• _Assigned task_
Copy, exactly and without additions, every line in the records below from the one holding "Draw the connected" through the one holding "Image 1: Top", both ends included.

Data for processing Start Marker

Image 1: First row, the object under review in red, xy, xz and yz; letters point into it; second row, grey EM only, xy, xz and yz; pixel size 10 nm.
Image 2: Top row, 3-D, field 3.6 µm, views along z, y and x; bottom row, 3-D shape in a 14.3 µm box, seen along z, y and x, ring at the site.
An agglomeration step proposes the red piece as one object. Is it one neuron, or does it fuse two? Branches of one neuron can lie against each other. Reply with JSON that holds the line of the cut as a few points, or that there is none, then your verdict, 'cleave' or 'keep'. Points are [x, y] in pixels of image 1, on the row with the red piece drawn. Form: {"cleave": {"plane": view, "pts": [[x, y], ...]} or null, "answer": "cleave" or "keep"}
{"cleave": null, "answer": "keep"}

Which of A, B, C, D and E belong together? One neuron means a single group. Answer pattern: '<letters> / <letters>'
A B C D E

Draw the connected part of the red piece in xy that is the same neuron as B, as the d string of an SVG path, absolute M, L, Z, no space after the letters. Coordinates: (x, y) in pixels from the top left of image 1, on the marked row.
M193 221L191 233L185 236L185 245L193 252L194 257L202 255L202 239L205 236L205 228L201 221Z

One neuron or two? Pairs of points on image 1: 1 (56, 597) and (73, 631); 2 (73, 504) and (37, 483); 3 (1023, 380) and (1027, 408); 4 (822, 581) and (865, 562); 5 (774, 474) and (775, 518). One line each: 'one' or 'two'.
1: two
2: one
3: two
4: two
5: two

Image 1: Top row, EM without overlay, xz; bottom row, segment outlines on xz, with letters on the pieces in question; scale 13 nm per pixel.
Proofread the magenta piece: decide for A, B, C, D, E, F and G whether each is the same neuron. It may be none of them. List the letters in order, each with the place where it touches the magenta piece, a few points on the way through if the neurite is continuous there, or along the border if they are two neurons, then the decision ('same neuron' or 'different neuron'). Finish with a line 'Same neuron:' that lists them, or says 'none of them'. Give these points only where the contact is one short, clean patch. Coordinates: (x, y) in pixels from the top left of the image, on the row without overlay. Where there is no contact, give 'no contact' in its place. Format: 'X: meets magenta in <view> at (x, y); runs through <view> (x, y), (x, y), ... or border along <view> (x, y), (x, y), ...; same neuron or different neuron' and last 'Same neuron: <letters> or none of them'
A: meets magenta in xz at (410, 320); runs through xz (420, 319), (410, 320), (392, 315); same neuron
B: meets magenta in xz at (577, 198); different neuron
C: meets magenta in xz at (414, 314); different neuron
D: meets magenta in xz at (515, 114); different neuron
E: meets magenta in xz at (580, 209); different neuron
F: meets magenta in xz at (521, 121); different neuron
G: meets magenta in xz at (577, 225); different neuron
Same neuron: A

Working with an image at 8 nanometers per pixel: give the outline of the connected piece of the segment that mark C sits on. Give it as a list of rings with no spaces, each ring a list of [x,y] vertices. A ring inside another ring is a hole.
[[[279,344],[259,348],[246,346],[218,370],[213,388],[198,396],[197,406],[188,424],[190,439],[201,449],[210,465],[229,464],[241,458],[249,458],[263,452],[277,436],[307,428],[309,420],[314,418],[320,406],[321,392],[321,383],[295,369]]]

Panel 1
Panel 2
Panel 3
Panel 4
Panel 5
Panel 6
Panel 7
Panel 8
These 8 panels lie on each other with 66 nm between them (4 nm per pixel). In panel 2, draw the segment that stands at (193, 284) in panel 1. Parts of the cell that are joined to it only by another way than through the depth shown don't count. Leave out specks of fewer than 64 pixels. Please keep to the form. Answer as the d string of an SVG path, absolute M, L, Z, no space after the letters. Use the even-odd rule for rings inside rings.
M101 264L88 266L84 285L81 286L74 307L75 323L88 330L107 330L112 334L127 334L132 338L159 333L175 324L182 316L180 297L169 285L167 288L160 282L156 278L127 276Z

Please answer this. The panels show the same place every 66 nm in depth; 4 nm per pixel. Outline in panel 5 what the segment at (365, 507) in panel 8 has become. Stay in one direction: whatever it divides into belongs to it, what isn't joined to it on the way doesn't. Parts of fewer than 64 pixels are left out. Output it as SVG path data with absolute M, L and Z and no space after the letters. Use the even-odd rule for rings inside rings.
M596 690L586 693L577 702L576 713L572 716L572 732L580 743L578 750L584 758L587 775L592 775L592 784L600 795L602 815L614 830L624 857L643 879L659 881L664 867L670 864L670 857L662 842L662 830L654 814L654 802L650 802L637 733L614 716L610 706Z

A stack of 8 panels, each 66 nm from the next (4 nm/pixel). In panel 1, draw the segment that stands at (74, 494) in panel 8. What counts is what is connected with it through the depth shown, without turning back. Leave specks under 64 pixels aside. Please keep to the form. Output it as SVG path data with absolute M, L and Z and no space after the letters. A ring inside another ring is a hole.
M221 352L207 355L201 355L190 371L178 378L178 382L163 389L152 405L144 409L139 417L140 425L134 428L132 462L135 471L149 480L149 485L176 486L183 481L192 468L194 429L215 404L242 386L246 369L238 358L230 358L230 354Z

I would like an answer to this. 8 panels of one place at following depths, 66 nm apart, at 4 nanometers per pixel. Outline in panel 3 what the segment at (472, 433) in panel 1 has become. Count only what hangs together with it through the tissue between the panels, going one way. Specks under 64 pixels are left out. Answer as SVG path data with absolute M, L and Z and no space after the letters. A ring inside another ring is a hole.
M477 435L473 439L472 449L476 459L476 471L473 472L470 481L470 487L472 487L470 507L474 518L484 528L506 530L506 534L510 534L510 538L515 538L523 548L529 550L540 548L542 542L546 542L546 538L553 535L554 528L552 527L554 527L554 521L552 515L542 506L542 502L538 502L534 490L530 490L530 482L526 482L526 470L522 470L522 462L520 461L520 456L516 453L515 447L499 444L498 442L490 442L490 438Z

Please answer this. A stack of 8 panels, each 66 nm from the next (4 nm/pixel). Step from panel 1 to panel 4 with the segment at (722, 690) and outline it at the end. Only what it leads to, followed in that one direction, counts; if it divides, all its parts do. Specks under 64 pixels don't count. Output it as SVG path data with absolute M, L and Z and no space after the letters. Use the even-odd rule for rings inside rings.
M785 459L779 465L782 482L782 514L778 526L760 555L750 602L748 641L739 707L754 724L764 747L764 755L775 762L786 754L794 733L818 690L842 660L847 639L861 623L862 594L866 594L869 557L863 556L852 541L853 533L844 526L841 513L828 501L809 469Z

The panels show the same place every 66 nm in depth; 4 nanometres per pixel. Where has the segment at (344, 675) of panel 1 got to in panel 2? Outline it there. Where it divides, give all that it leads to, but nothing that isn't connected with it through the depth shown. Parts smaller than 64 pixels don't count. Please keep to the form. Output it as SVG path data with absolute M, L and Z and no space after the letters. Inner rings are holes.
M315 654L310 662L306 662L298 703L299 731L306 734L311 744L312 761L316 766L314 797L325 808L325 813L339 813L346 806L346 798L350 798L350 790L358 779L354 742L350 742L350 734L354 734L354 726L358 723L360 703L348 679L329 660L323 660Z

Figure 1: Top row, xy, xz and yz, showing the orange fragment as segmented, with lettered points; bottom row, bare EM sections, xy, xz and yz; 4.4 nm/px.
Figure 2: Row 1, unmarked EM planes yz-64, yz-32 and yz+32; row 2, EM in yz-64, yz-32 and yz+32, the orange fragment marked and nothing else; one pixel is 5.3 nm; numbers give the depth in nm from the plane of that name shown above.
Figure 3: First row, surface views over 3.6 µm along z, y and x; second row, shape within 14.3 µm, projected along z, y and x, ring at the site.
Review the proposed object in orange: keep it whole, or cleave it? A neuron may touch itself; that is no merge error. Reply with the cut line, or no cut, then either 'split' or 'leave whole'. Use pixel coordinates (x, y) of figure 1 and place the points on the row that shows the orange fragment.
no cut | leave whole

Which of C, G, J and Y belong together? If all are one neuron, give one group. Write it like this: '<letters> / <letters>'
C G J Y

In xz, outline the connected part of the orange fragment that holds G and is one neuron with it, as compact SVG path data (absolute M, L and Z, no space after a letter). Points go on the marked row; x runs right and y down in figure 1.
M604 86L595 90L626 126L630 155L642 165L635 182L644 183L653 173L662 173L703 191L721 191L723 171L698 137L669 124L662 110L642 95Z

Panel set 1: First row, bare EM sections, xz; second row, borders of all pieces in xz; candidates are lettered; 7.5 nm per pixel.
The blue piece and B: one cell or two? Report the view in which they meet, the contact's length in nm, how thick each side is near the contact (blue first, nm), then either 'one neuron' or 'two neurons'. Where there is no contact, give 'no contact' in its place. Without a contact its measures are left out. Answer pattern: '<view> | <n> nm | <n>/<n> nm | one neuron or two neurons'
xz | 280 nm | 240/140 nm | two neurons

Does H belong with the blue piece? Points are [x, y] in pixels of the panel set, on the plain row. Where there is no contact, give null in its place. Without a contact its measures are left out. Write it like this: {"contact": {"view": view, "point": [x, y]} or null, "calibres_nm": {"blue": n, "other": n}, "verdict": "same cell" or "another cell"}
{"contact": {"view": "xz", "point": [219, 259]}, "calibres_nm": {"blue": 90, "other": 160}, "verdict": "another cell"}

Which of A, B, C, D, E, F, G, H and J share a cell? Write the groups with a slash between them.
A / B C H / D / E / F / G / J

Data for processing End Marker

• _Written response_
Draw the connected part of the red piece in xy that is the same neuron as B, as the d string of an SVG path, absolute M, L, Z, no space after the letters. Coordinates: (x, y) in pixels from the top left of image 1, on the marked row.
M193 221L191 233L185 236L185 245L193 252L194 257L202 255L202 239L205 236L205 228L201 221Z

One neuron or two? Pairs of points on image 1: 1 (56, 597) and (73, 631); 2 (73, 504) and (37, 483); 3 (1023, 380) and (1027, 408); 4 (822, 581) and (865, 562); 5 (774, 474) and (775, 518). One line each: 'one' or 'two'.
1: two
2: one
3: two
4: two
5: two

Image 1: Top row, EM without overlay, xz; bottom row, segment outlines on xz, with letters on the pieces in question; scale 13 nm per pixel.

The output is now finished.